**Passage for review**

Through Crown land use planning it is possible to establish the land use intent to regulate areas as provincial parks or conservation reserves, or additions to provincial parks or conservation reserves. Such designations offer a high level of protection of natural heritage values suitable to the Highlands Corridor. Following a land use decision designating an area as a Recommended Provincial Park or Recommended Conservation Reserve, the policies applied during interim protection are replaced by the policies of the new designation. Once designated as a Recommended Provincial Park or Recommended Conservation Reserve the area can be regulated as a provincial park or conservation reserve under the Provincial Parks and Conservation Reserves Act (PPCRA). Precedents for this approach were the 58 new provincial parks and 268 new conservation reserves which were created under Ontario’s Living Legacy in 1999, with a total area protected of almost 2 million hectares.
Therefore, it is imperative that the Ontario Government do the following:
Explore opportunities for further protection of Crown lands within the Highlands Corridor through an assessment of life and earth science significance, and forestry values.
Municipal Government
Protection of the Highlands Corridor will not be feasible without support at the municipal level. The Haliburton Highlands Land Trust delivered a delegation to the County of Haliburton, Municipality of Trent Lakes and Township of North Kawartha and all three municipalities passed resolutions supporting the HHLT’s conservation efforts in the Highlands Corridor. The County of Haliburton recently developed a Community Climate Action Plan with the aim to reduce local greenhouse gas emissions from the broader community and better prepare for and adapt to a changing climate. One of the strategies identified was to protect natural assets with specific reference to the Highlands Corridor.

**Dataset entries**

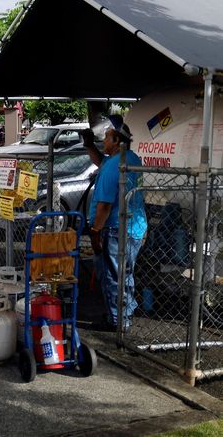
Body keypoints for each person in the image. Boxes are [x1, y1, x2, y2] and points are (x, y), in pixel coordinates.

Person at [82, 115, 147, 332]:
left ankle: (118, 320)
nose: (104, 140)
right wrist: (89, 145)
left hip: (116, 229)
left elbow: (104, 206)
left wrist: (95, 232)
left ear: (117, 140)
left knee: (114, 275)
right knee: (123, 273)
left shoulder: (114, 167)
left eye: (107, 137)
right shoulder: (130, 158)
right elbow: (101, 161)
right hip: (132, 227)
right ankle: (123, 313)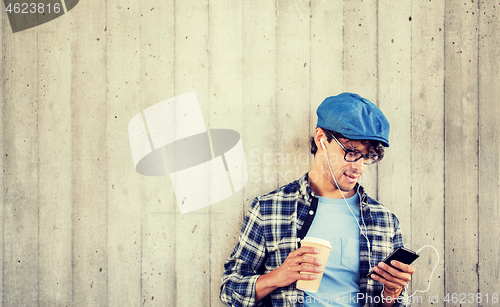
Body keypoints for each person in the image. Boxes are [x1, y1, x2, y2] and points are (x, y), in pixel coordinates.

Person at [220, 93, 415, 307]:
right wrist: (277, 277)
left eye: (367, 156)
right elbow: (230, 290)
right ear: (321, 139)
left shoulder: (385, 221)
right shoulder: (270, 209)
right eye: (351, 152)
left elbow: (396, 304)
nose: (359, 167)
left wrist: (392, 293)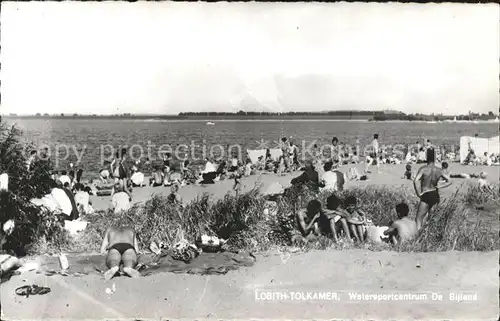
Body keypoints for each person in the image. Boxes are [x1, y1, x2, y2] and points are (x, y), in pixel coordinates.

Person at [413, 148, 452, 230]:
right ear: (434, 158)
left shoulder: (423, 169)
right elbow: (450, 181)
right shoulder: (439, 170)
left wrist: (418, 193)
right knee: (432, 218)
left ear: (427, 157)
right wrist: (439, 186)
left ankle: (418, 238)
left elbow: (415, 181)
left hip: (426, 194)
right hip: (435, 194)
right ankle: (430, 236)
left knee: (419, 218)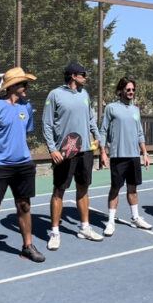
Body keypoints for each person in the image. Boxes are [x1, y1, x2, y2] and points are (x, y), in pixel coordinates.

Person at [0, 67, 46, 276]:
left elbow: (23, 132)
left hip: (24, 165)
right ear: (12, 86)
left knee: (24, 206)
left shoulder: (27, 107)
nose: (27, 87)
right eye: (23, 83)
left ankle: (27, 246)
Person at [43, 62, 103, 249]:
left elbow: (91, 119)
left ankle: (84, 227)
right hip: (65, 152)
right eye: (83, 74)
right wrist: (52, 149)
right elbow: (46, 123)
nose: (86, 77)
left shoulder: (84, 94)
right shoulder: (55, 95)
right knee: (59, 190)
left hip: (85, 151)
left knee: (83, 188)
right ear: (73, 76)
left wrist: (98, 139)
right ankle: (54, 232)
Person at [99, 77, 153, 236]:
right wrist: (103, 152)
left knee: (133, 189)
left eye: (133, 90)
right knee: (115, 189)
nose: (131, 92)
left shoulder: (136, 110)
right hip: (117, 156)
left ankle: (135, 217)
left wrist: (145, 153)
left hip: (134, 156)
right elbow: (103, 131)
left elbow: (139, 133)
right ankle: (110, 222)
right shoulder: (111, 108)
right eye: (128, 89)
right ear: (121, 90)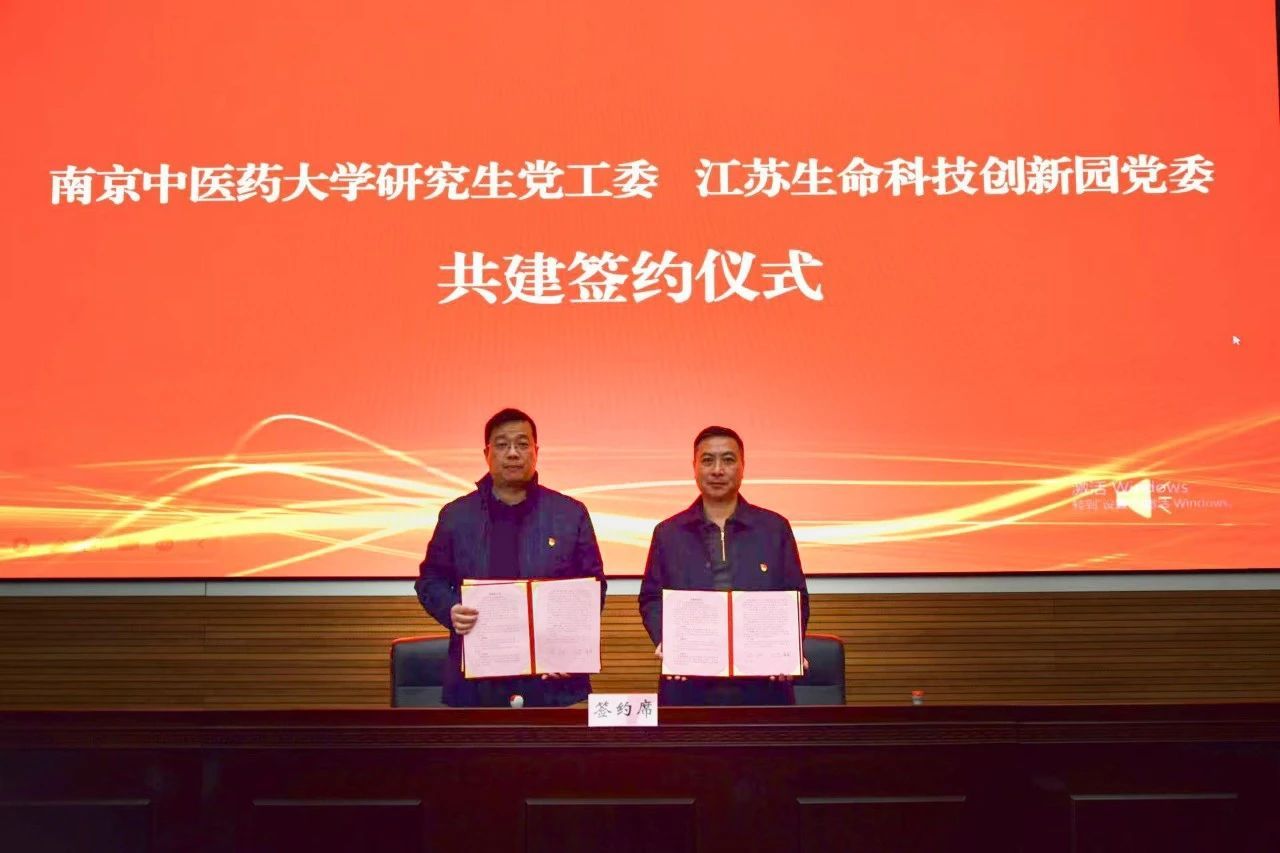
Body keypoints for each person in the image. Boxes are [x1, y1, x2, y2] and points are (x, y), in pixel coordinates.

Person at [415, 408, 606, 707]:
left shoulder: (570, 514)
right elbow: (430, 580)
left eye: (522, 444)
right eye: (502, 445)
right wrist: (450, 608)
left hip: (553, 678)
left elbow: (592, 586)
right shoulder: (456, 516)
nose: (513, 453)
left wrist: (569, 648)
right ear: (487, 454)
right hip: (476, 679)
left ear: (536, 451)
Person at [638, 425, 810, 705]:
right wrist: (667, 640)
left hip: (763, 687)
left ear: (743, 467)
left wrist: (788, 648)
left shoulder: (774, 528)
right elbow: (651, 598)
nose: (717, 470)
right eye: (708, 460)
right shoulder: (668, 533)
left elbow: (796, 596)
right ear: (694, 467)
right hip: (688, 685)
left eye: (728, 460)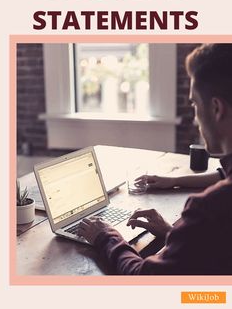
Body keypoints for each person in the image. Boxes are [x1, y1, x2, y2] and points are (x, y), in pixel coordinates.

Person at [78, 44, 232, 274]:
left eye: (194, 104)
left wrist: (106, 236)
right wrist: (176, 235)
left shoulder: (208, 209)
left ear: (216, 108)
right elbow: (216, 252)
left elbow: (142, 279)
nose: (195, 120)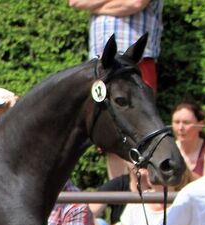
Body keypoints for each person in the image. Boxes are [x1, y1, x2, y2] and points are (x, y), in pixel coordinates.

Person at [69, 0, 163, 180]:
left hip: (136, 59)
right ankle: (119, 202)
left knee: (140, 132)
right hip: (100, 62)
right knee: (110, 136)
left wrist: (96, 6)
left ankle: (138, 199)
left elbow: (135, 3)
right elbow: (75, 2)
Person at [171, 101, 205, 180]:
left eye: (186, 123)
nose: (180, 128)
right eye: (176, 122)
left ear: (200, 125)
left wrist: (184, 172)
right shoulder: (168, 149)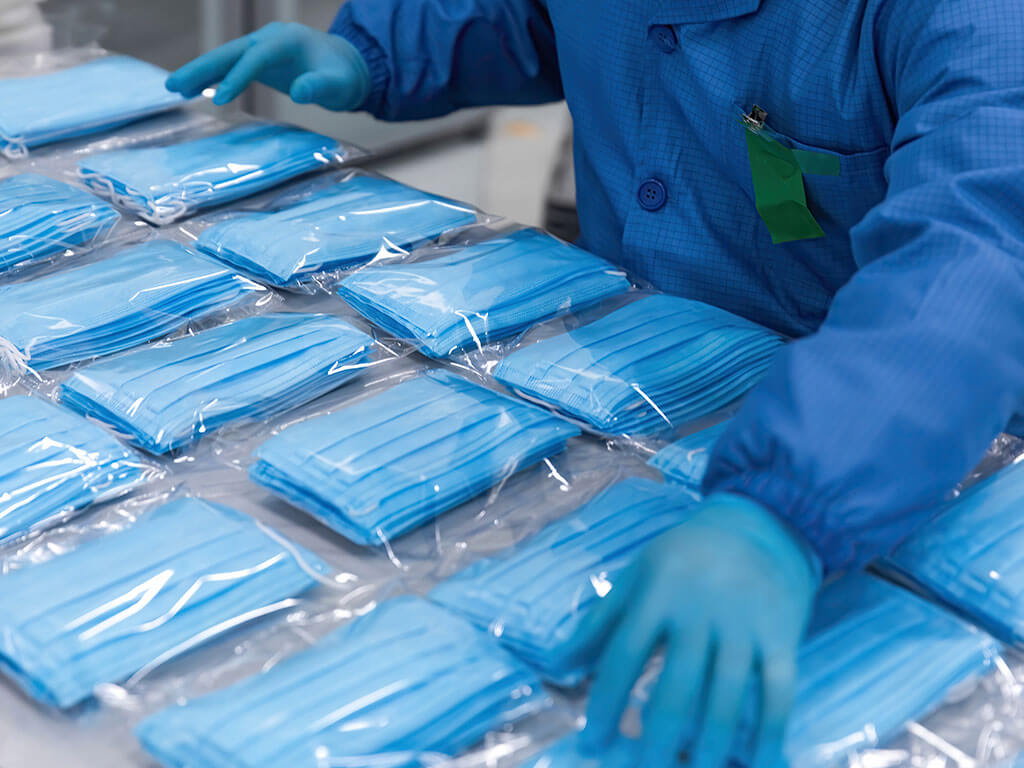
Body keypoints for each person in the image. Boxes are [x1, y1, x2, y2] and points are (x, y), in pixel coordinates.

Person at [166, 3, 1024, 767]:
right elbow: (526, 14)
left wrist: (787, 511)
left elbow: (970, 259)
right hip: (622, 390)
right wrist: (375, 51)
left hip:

**Requirement A**
According to the passage on the Highlands Corridor, how many new conservation reserves were created under Ontario's Living Legacy in 1999?
**Requirement B**
Extend the passage on protecting the Highlands Corridor, picking up after its final sentence.

**Expected output A**
268

**Expected output B**
Lands within the Highlands Corridor include municipal parks and private lands, and therefore protection and conservation of the natural infrastructure will require a collaborative and local effort towards good stewardship. Snowdon Municipal Park is in the Highlands Corridor and represents 190 ha of natural habitat. Through consultation with the Township of Minden Hills the Council passed a resolution of support for defining Snowdon Municipal Park as a Protected Area and submitting data for inclusion in the Canadian Protected and Conserved Areas Database (CPCAD).
Industry
The Bancroft Minden Forest Company (BMFC) holds the Sustainable Forest License for all the Crown land in the Highlands Corridor. In their 2021-2031 management plan, the BMFC identified 8,547 ha of regular, bridging and contingency harvest areas in the Highlands Corridor.
The BMFC is a certified Forest Manager to FSC® standards and therefore is committed to achieving sustainability in their forestry operations. The HHLT recognizes that managed forests support a broad range of biodiversity yet can also be detrimental to some sensitive ecosystems and/or species. The Haliburton Highlands Land Trust is in consultation with the BMFC to identify opportunities for further protection of Crown land through the establishment of Crown Protection Areas, Conservation Reserves and/or Enhanced Management Areas within the Corridor.
First Nations
The Highlands Corridor is situated on the Anishinaabe lands covered by Treaty 20 Michi Saagiig territory and the traditional territory of the Michi Saagiig and Chippewa Nations, collectively known as the Williams Treaties First Nations, which include Curve Lake, Hiawatha, Alderville, Scugog Island, Rama, Beausoleil and Georgina Island First Nations.
The Haliburton Highlands Land Trust and Glenside Ecological Services acknowledge and affirm the inherent right of the Williams Treaties First Nations to make decisions about activities within their ancestral and treaty lands, including the protection of the Highlands Corridor.
Both Canada and Ontario have committed to implementing the United Nations Declaration on the Rights of Indigenous People (UNDRIP). A key principle of UNDRIP is the right to free, prior and informed consent regarding land and resource use within Indigenous ancestral territories. Affirmation of Indigenous rights and responsibilities requires that affected Indigenous Nations be able to provide free, prior and informed consent before any protected areas which affect them are established through legislation. Consultation must occur on a government-to-government basis and, therefore, the duty to consult can be legally satisfied only by the Crown.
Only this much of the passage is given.